Prendete due musiche cariche di phatos e fatele suonare insieme sovrapponendole.
Se siete dei bravi contrappuntisti saprete sistemarle in modo da eludere fastidiose dissonanze. Quel che non saprete mai evitare è la perdita del loro originario carattere espressivo.
Una elide l' altra.
In questi casi uno più uno non fa due ma zero.
Lungi dal rappresentare una perdita, per molti questo fenomeno è una benedizione. A volte l' eccesso di espressività diventa macilento e satura l' atmosfera: meglio un' agilità virtuosa.

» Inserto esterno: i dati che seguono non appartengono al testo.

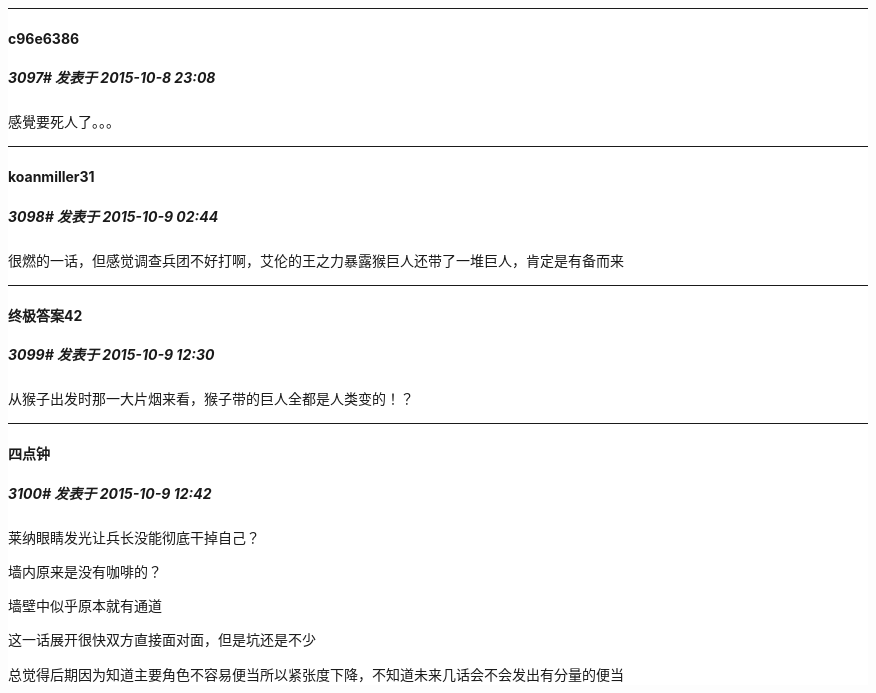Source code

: 
-----

####  c96e6386  
##### 3097#       发表于 2015-10-8 23:08




感覺要死人了。。。







-----

####  koanmiller31  
##### 3098#       发表于 2015-10-9 02:44




很燃的一话，但感觉调查兵团不好打啊，艾伦的王之力暴露猴巨人还带了一堆巨人，肯定是有备而来







-----

####  终极答案42  
##### 3099#       发表于 2015-10-9 12:30




从猴子出发时那一大片烟来看，猴子带的巨人全都是人类变的！？







-----

####  四点钟  
##### 3100#       发表于 2015-10-9 12:42




莱纳眼睛发光让兵长没能彻底干掉自己？

墙内原来是没有咖啡的？

墙壁中似乎原本就有通道


这一话展开很快双方直接面对面，但是坑还是不少

总觉得后期因为知道主要角色不容易便当所以紧张度下降，不知道未来几话会不会发出有分量的便当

Non a tutti piacciono le pesantezze del melodramma.
Se questo vale per la musica, vale ancora di più nel cinema.
Il regista "polifonico" per eccellenza è Robert Altman, le storie che racconta sono sempre inestricabili tra loro e questa tecnica contrappuntistica gli impedisce di pigiare troppo il pedale drammatico.
L' altro giorno abbiamo visto California Poker, un film incentrato sul gioco d' azzardo e altre dipendenze, c' era materia in abbondanza per imbastire veri e propri drammi ma, per una questione tecnica, abbiamo capito subito che la cosa non avrebbe mai potuto realizzarsi.
Peccato, a noi sentimentaloni italiani, se la lacrimuccia e la tensione emotiva non fa per lo meno capolino, sembra sempre che manchi all' appello qualcosa.
Siamo o non siamo noi che abbiamo fatto accantonare al mondo il contrappunto soppiantandolo con l' Opera?